When, after twenty years, people bought my house and turned it into a fine modern block, they did not require the attic, so they took away the little stair leading from the studio, they removed the door and the windows, but they could not remove my eagles without tearing the roof off the house. The eagles belonged to the house for all time.

Old eagles, do you feel my memories come creeping back to you in your entombed, cobwebby darkness?

BROODING AND HOMING

HOUSE, I HAVE GONE
to bed in your attic crying with smart and hurt as though I had been a hen under whose wing hornets had built their nest and stung me every time I quivered a feather. House, I have slept too in your attic, serene as a brooding dove.

The Indian eagles painted on the underside of the roof's shingles brooded over my head, as I brooded over the House of All Sorts. Three separate sets of souls beside my own it housed, souls for whose material comfort I was responsible. Every hen loosens up her feathers to brood over what she has hatched. Often the domestic hen is badly fooled, finds herself mothering goslings, ducks or guinea-fowl instead of good, ordinary chickens. Only the hen who “steals her nest away” can be sure whose eggs she is sitting on.

The House of All Sorts seemed to get more goslings and guinea-fowl than plain chickens. I tried to be a square old hen, but the mincing guineas and the gawky goslings tried me. The guineas peeped complainingly, the goslings waddled into all the puddles and came back to chill my skin. In no time too they outgrew my brooding squat, hoisting me clear off my feet.

You taught me, old House, that every bird wants some of her own feathers in the lining of her nest.

At first I tried to make my suites into complete homes—arrange everything as I would like it myself—but people changed it all round, discarded, substituted. It is best in a House of All Sorts to provide the necessary only and leave each woman to do her own homing.

SPACE

ROOF, WALLS, FLOOR
can pinch to hurting while they are homing you, or they can hug and enfold. Hurt enclosed is hurting doubled; to spread misery thins it. That is why pain is easier to endure out in the open. Space draws it from you. Enclosure squeezes it close.

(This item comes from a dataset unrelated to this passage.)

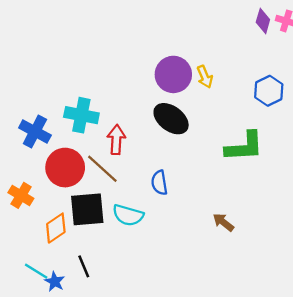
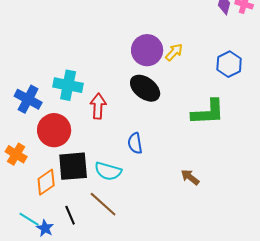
yellow arrow: (205, 77) -> (174, 52), turned -114
brown line: (102, 169) -> (103, 204), moved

I know I hurt my tenants sometimes—I wanted to; they hurt me! It took a long time to grind me into the texture of a landlady, to level my temperament, to make it neither all up nor all down.

The tenant always had this advantage—he could pick up and go. I could not. Fate had nailed me down hard. I appeared for the present to have no hammer-claw strong enough to pry myself loose. No, I was not nailed, I was
screwed
into the House of All Sorts, twist by twist. Every circumstance, financial, public, personal, artistic, had taken a hand in that cruel twirling of the driver. My screws were down to their heads. Each twist had demanded—“Forget you ever wanted to be an artist. Nobody wanted your art. Buckle down to being a landlady.”

If only I could have landladied out in space it would not have seemed so hard. The weight of the house crushed me.

FIRST TENANT

SHE WAS A BRIDE
just returned from honeymooning, this first tenant of mine. Already she was obviously bored with a very disagreeable husband. In her heart she knew he was not proud of her. He kept his marriage to this Canadian girl secret from his English mother.

The bride was a shocking housekeeper and dragged round all day in boudoir cap, frowsy negligée and mules—slip, slop, slip, slop. In my basement I could hear her overhead. Occasionally she hung out a grey wash, left it flapping on the line for a week, unless, for very shame, I took it in to her. “Awfully kind,” she would say, “I've been meaning to bring it in these six days. Housekeeping is such a bore!” As far as I could see she did not do any. Even trees and bushes flutter the dust off, manage to do some renewing. Slip, slop—slip, slop—her aimless feet traipsed from room to room. She did not trouble to raise the lid of the garbage can, but tossed her discards out of the back door. Occasionally she dressed herself bravely and, hanging over the front gate, peered and peered. As people passed, going to Beacon Hill Park, she would stop them, saying, “Was there a thin man in grey behind you when you turned into this street?”